Thanks, Spitztengle for elaborating on my comment/link, and rcade for further embellishment.

As I have stated before, it is the National Football League Hall of Fame, not "Gee this is a great guy. Lets build a place where we can put busts of great guys." Hall of Fame.

I am sure we will hear arguements against Ray Lewis when it is his turn to be inducted.

posted by steelergirl at 05:47 PM on May 07, 2010

I always felt Pete Rose should be in the Baseball HOF. Regardless what he did off the field compared to OJ, LT and others he is looking like a saint to me. Of course it should have no bearing on HOF status. I agree with others, those places are reserved for athletes based on their on field performance.

Performance enhancing drugs or cheating on the field should keep a player out of the HOF but not their conduct away from the field.

Another interesting thought, Lawrence Taylor said in his book that he used cocaine while playing. Is cocaine a performance enhancer? How many tackles did he make while jacked up on blow?

Just imagine having your picture in the NFL HOF and the Megans lawwebsite for sex offenders.

posted by Atheist at 06:01 PM on May 07, 2010

I watched that Celebrity Crackhead show, too. What struck me is that for all of LTs bad behavior, it was pretty clear that the man never touched drugs before he signed an NFL contract. And then the first one he tried was cocaine.

That's a recipe for disaster right there.

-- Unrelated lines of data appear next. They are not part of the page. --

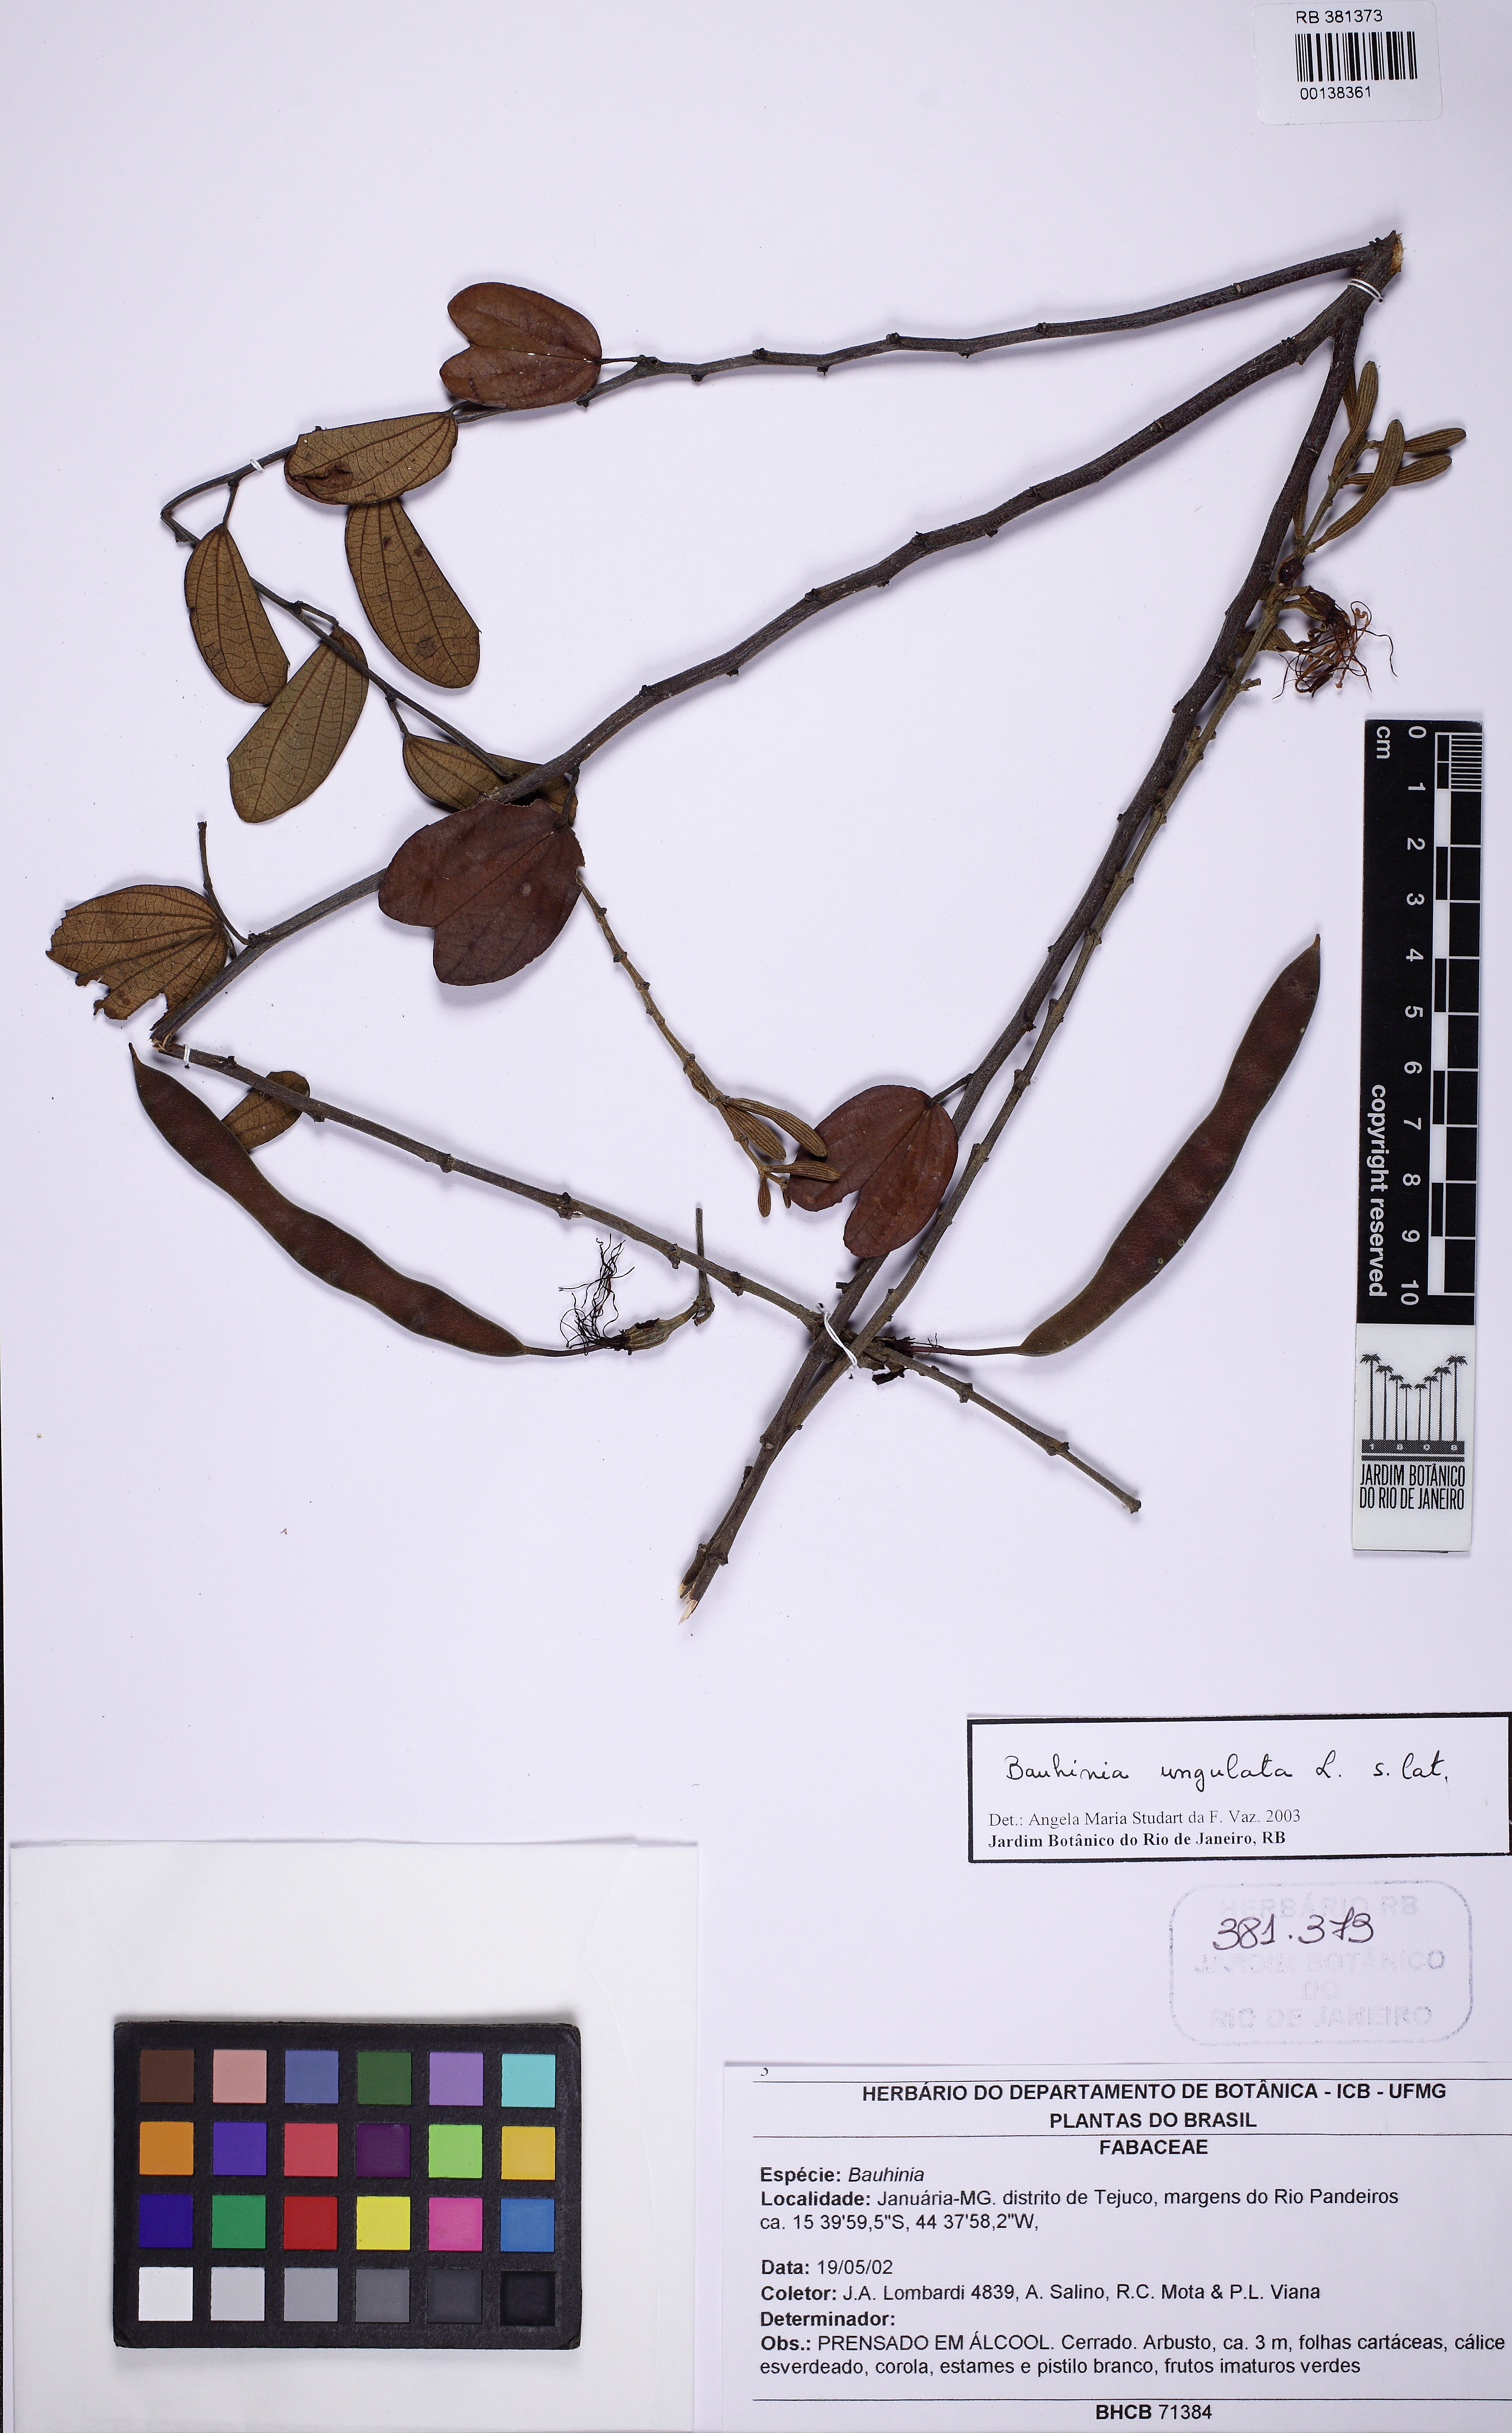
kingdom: Plantae
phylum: Tracheophyta
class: Magnoliopsida
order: Fabales
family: Fabaceae
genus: Bauhinia
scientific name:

I hate to hear this and my heart goes out to that poor girl. Living in NYC in the 80s, LT was The Man, and that 86 Super Bowl team was one of the better NFL squads ever, IMO. I hate to see this happen. You can put down the dope and still act like a crackhead.

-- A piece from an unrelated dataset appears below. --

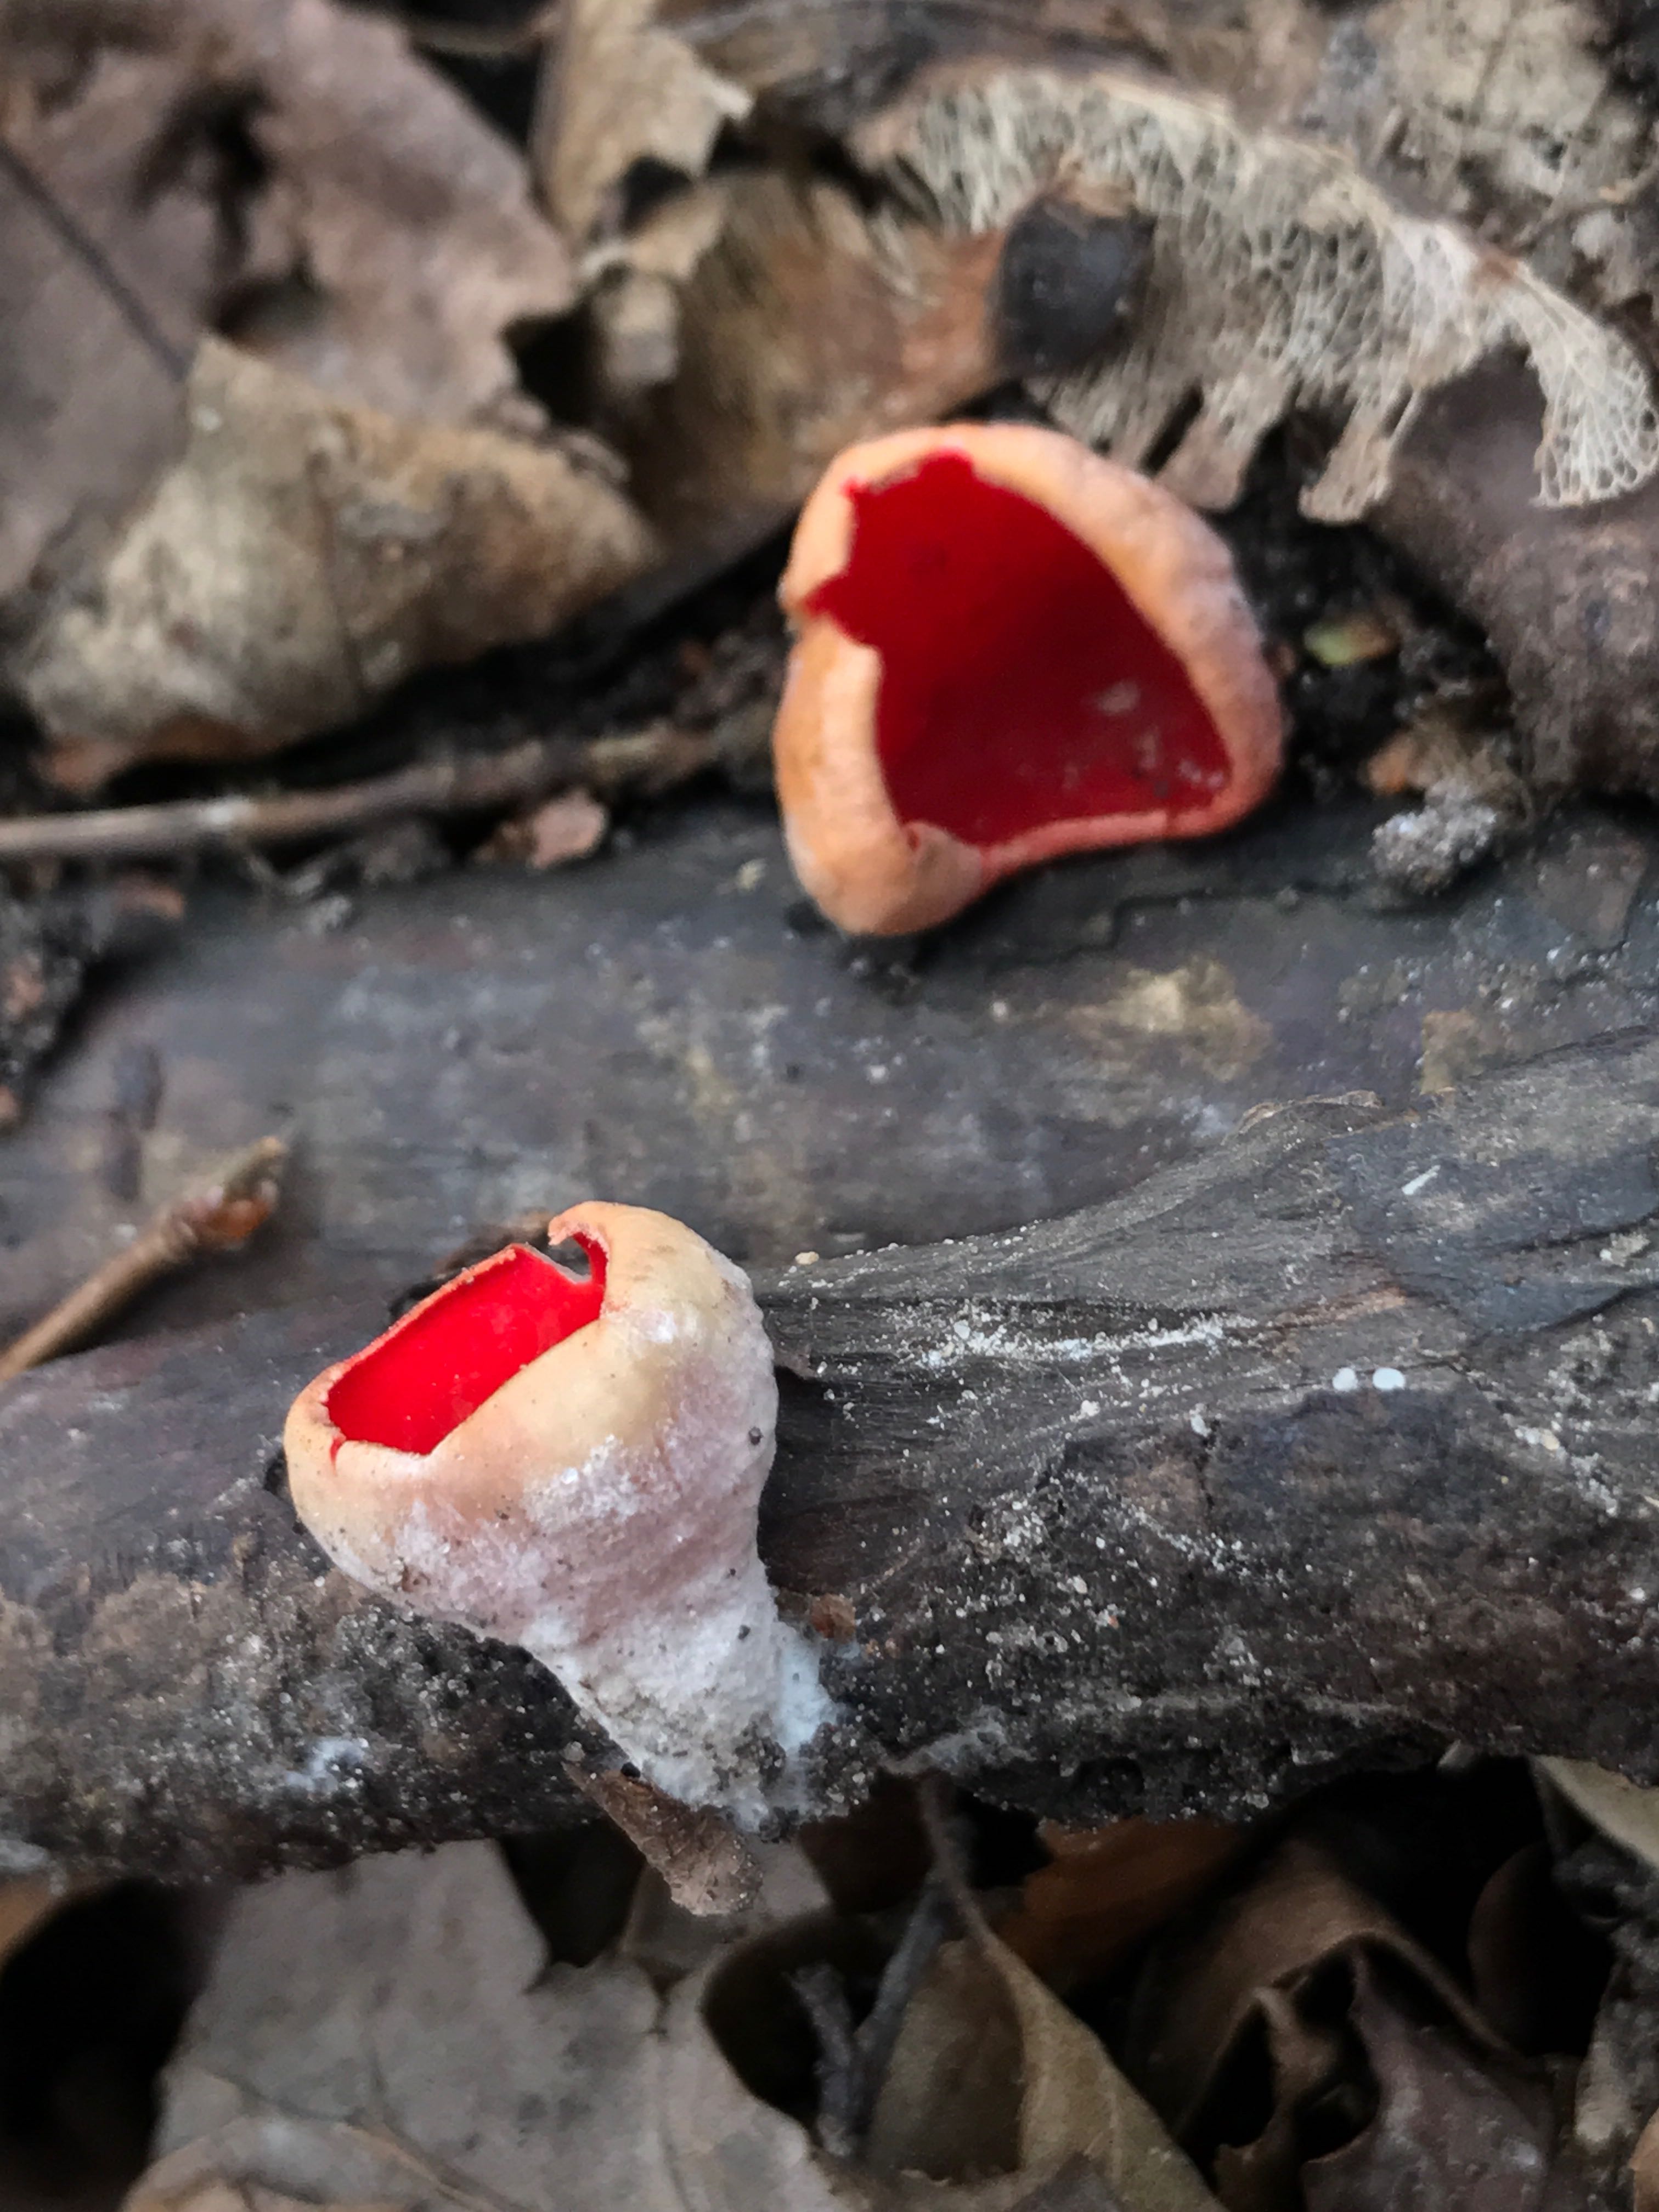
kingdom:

posted by BitterOldPunk at 12:53 PM on May 08, 2010

I don't see how we'd ever stop recognizing that on the grounds that the player might be a bad guy in his off hours.

Interesting. So the guy can be a serial killer but as long as he's the most feared and dominant player of his sport he can go in to the Hall of Fame along with players who were just as dominant but never got so much as a parking ticket.

posted by irunfromclones at 03:42 AM on May 09, 2010

The criteria of the Pro Football Hall of Fame is explicitly limited to on-the-field performance and has nothing to do with off-the-field activities, John Clayton said yesterday on ESPN Radio. So if a player was "just as dominant," in your words, he presumably would be just as likely to reach the hall.